Et tandis que Crowley regardait Aziraphale disparaître derrière les portes métalliques d’un ascenseur vers les cieux et qu’il lui faisait un dernier adieu silencieux avant de se mettre au volant de sa fidèle Bentley, ses plantes maltraitées débordant du coffre, il se rendait compte qu’il ne regrettait rien. Ce n’est pas l’Orgueil ni la Colère qui l’empêchaient de suivre Aziraphale et d’accepter les chaînes imposées par la charge angélique.

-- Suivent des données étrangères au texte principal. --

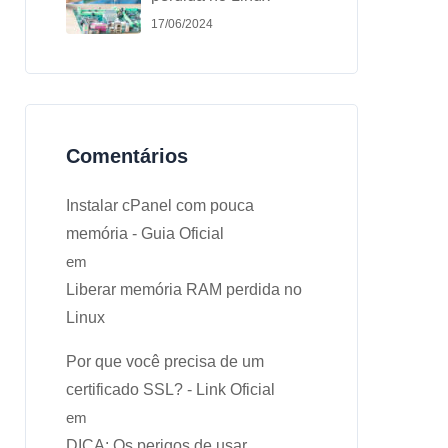
17/06/2024
Comentários
Instalar cPanel com pouca
memória - Guia Oficial
em
Liberar memória RAM perdida no
Linux
Por que você precisa de um
certificado SSL? - Link Oficial
em
DICA: Os perigos de usar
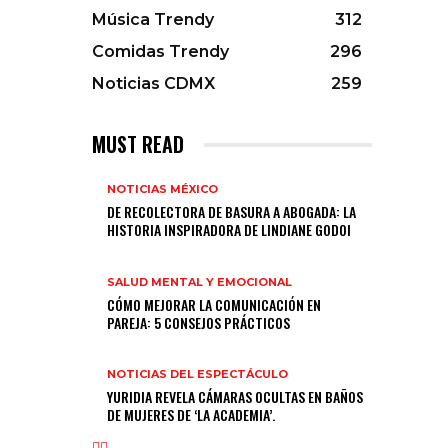
Música Trendy
312
Comidas Trendy
296
Noticias CDMX
259
MUST READ
NOTICIAS MÉXICO
DE RECOLECTORA DE BASURA A ABOGADA: LA
HISTORIA INSPIRADORA DE LINDIANE GODOI
SALUD MENTAL Y EMOCIONAL
CÓMO MEJORAR LA COMUNICACIÓN EN
PAREJA: 5 CONSEJOS PRÁCTICOS
NOTICIAS DEL ESPECTÁCULO
YURIDIA REVELA CÁMARAS OCULTAS EN BAÑOS
DE MUJERES DE ‘LA ACADEMIA’.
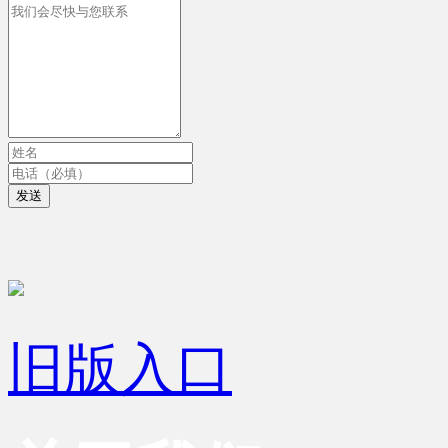
发送
旧版入口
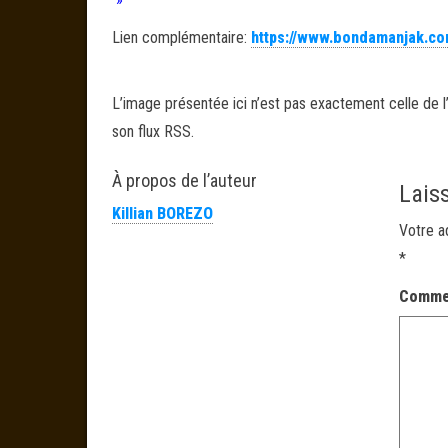
Lien complémentaire:
https://www.bondamanjak.co
L’image présentée ici n’est pas exactement celle de l’
son flux RSS.
À propos de l’auteur
Lais
Killian BOREZO
Votre a
*
Comme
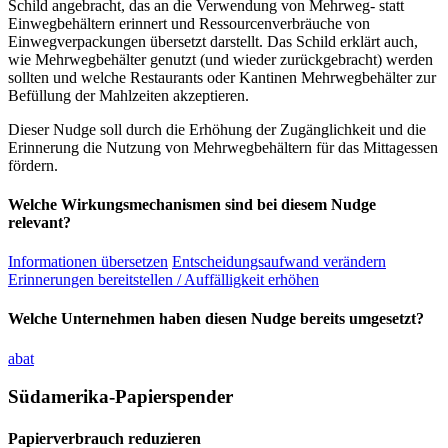
Schild angebracht, das an die Verwendung von Mehrweg- statt
Einwegbehältern erinnert und Ressourcenverbräuche von
Einwegverpackungen übersetzt darstellt. Das Schild erklärt auch,
wie Mehrwegbehälter genutzt (und wieder zurückgebracht) werden
sollten und welche Restaurants oder Kantinen Mehrwegbehälter zur
Befüllung der Mahlzeiten akzeptieren.
Dieser Nudge soll durch die Erhöhung der Zugänglichkeit und die
Erinnerung die Nutzung von Mehrwegbehältern für das Mittagessen
fördern.
Welche Wirkungsmechanismen sind bei diesem Nudge
relevant?
Informationen übersetzen
Entscheidungsaufwand verändern
Erinnerungen bereitstellen / Auffälligkeit erhöhen
Welche Unternehmen haben diesen Nudge bereits umgesetzt?
abat
Südamerika-Papierspender
Papierverbrauch reduzieren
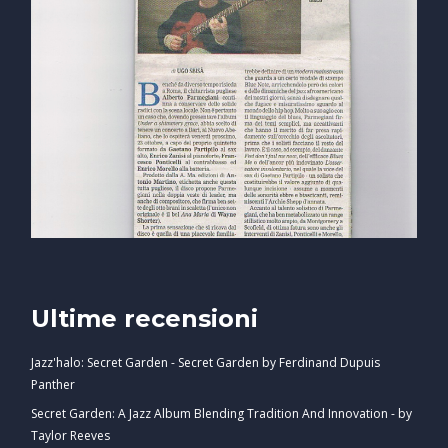
Ultime recensioni
Jazz'halo: Secret Garden - Secret Garden by Ferdinand Dupuis
Panther
Secret Garden: A Jazz Album Blending Tradition And Innovation - by
Taylor Reeves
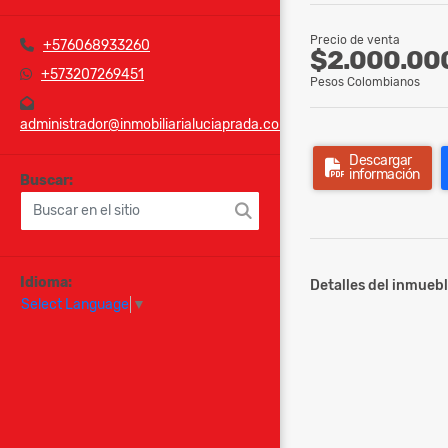
Precio de venta
+576068933260
$2.000.00
+573207269451
Pesos Colombianos
administrador@inmobiliarialuciaprada.com
Descargar
información
Buscar:
Idioma:
Detalles del inmuebl
Select Language
▼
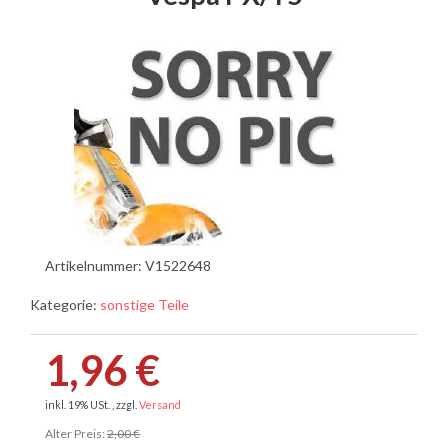
Artikelnummer:
V1522648
Kategorie:
sonstige Teile
1,96 €
inkl. 19% USt. , zzgl.
Versand
Alter Preis:
2,00 €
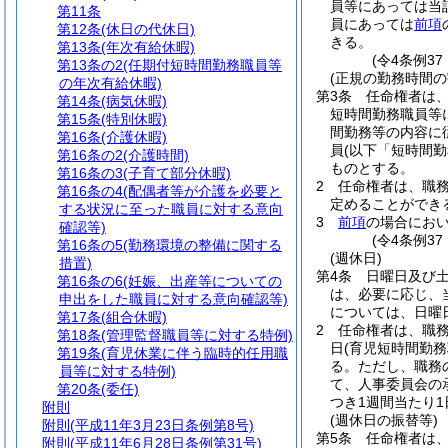
員等にあっては当
第11条
員にあっては
前項
第12条
(休日の代休日)
きる。
第13条
(年次有給休暇)
(令4条例3
第13条の2
(任期付短時間勤務職員等
(正規の勤務時間の
の年次有給休暇)
第3条
任命権者は、
第14条
(病気休暇)
短時間勤務職員等
第15条
(特別休暇)
間勤務等の内容に
第16条
(介護休暇)
員
(以下「短時間勤
第16条の2
(介護時間)
ものとする。
第16条の3
(子育て部分休暇)
2
任命権者は、職
第16条の4
(配偶者等が介護を必要と
定めることができ
する状況に至った職員に対する意向
3
前項
の場合にお
確認等)
(令4条例3
第16条の5
(勤務環境の整備に関する
(週休日)
措置)
第4条
日曜日及び
第16条の6
(妊娠、出産等についての
は、必要に応じ、
申出をした職員に対する意向確認等)
については、日曜
第17条
(組合休暇)
2
任命権者は、職
第18条
(管理監督職員等に対する特例)
日
(育児短時間勤
第19条
(育児休業に伴う臨時的任用職
る。
ただし、職務
員等に対する特例)
て、人事委員会の
第20条
(委任)
つき1週間当たり
附則
(週休日の振替等)
附則
(平成11年3月23日条例第8号)
第5条
任命権者は
附則
(平成11年6月28日条例第31号)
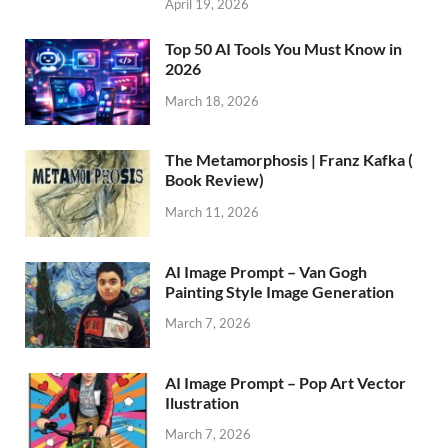
April 19, 2026
Top 50 AI Tools You Must Know in
2026
March 18, 2026
The Metamorphosis | Franz Kafka (
Book Review)
March 11, 2026
AI Image Prompt – Van Gogh
Painting Style Image Generation
March 7, 2026
AI Image Prompt – Pop Art Vector
Ilustration
March 7, 2026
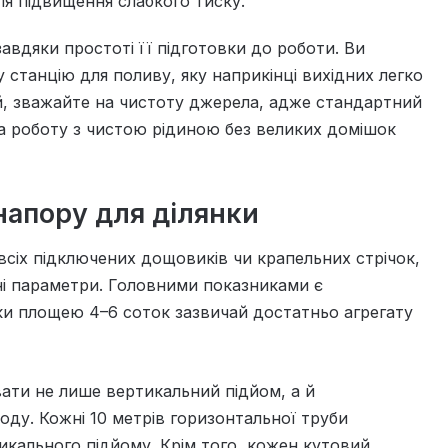
я підвищення слабкого тиску.
авдяки простоті її підготовки до роботи. Ви
станцію для поливу, яку наприкінці вихідних легко
й, зважайте на чистоту джерела, адже стандартний
а роботу з чистою рідиною без великих домішок
напору для ділянки
всіх підключених дощовиків чи крапельних стрічок,
ні параметри. Головними показниками є
нки площею 4–6 соток зазвичай достатньо агрегату
ати не лише вертикальний підйом, а й
ду. Кожні 10 метрів горизонтальної труби
тикального підйому. Крім того, кожен кутовий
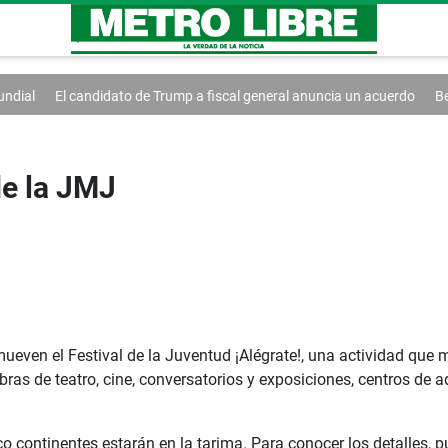
o de Trump a fiscal general anuncia un acuerdo
Berg sucederá a Don 
de la JMJ
ven el Festival de la Juventud ¡Alégrate!, una actividad que me
obras de teatro, cine, conversatorios y exposiciones, centros de 
co continentes estarán en la tarima. Para conocer los detalles, p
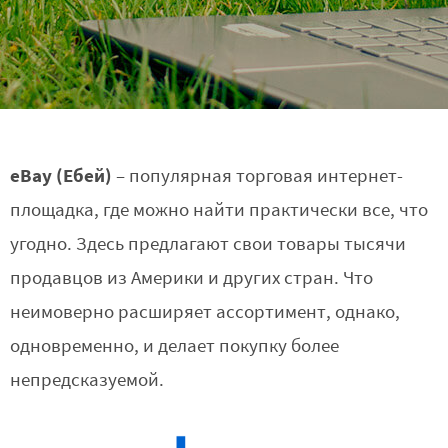
eBay (Ебей)
– популярная торговая интернет-
площадка, где можно найти практически все, что
угодно. Здесь предлагают свои товары тысячи
продавцов из Америки и других стран. Что
неимоверно расширяет ассортимент, однако,
одновременно, и делает покупку более
непредсказуемой.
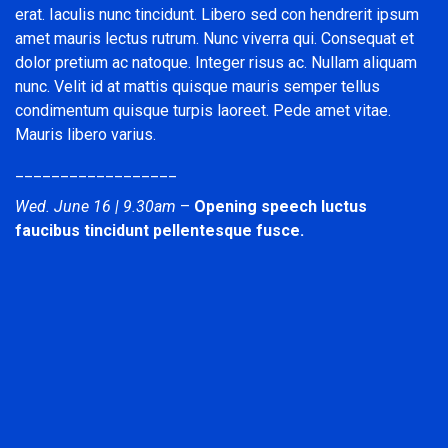
erat. Iaculis nunc tincidunt. Libero sed con hendrerit ipsum
amet mauris lectus rutrum. Nunc viverra qui. Consequat et
dolor pretium ac natoque. Integer risus ac. Nullam aliquam
nunc. Velit id at mattis quisque mauris semper tellus
condimentum quisque turpis laoreet. Pede amet vitae.
Mauris libero varius.
__________________
Wed. June 16 | 9.30am
–
Opening speech luctus
faucibus tincidunt pellentesque fusce.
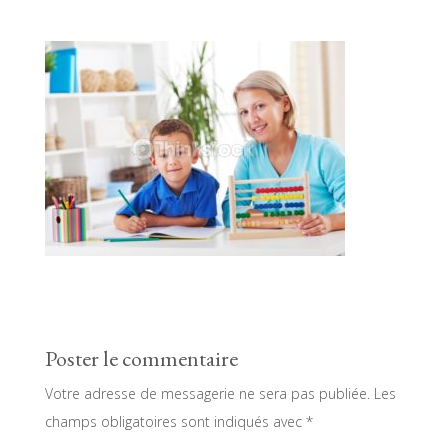
Poster le commentaire
Votre adresse de messagerie ne sera pas publiée.
Les
champs obligatoires sont indiqués avec
*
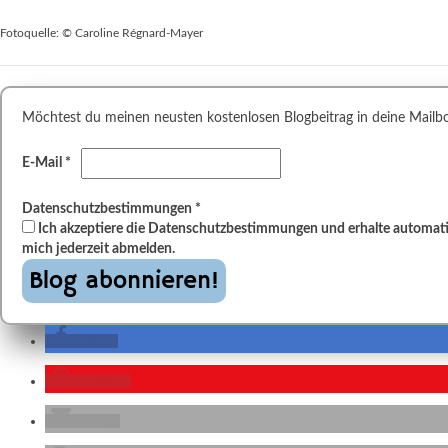
Fotoquelle: © Caroline Régnard-Mayer
Möchtest du meinen neusten kostenlosen Blogbeitrag in deine Mailbox,
E-Mail
*
Datenschutzbestimmungen
*
Ich akzeptiere die Datenschutzbestimmungen und erhalte automatis
mich jederzeit abmelden.
teilen
merken
E-Mail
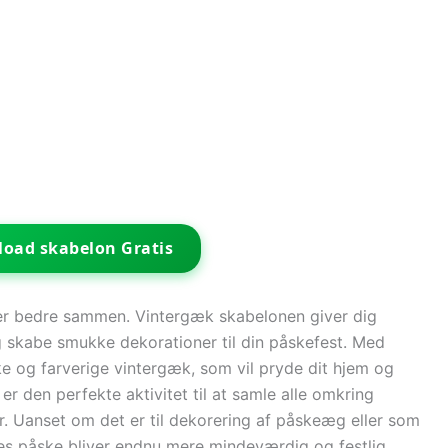
oad skabelon Gratis
r er bedre sammen. Vintergæk skabelonen giver dig
 skabe smukke dekorationer til din påskefest. Med
e og farverige vintergæk, som vil pryde dit hjem og
er den perfekte aktivitet til at samle alle omkring
ier. Uanset om det er til dekorering af påskeæg eller som
eres påske bliver endnu mere mindeværdig og festlig.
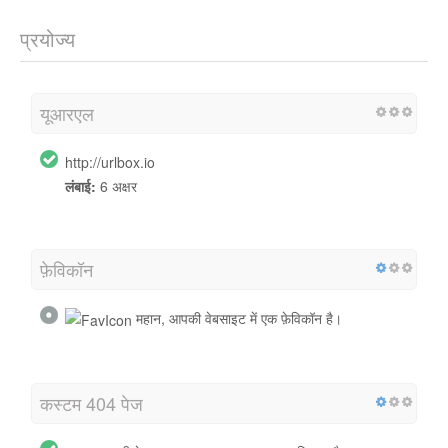
प्रयोज्य
यूआरएल
http://urlbox.io
लंबाई:
6 अक्षर
फ़ेविकॉन
महान, आपकी वेबसाइट में एक फ़ेविकॉन है।
कस्टम 404 पेज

Non, s’il s’opposait une foi de plus au glorieux plan -quitte à devoir laisser Aziraphale s’éloigner de manière possiblement définitive- c’était par refus. Un refus catégorique et obstiné de capituler face à la fatalité et de rentrer dans les rangs. Un refus de transiger sur son désir.


Plutôt ne rien avoir que d’accepter un ersatz. Peu importe que ce qu’il veuille soit une chimère, peu importe que son désir soit impossible. Lui, y croirait toujours, tant qu’il serait en vie.


Monter au paradis ou redescendre aux enfers reviendrait à abandonner ce qu’il lui restait d’espoir. Il ne tomberait pas une troisième fois : il demeurerait sur terre à écouter les trilles des rossignols jusqu’à ce que le Christ et le nouvel Armageddon ne s’écrasent sur lui. Jusqu’à ce que, peut-être, Aziraphale revienne.


Parce que tant que ce monde existerait, tant qu’il continuerait à fouler cet Univers, Crowley savait que cette sensation continuerait à le tirailler. Parce que si rien d’autre ne pouvait persister à travers les âges ; son Envie, elle, durerait jusqu’à la fin des temps.



*Livre de Job, chapitre 14, verset 5.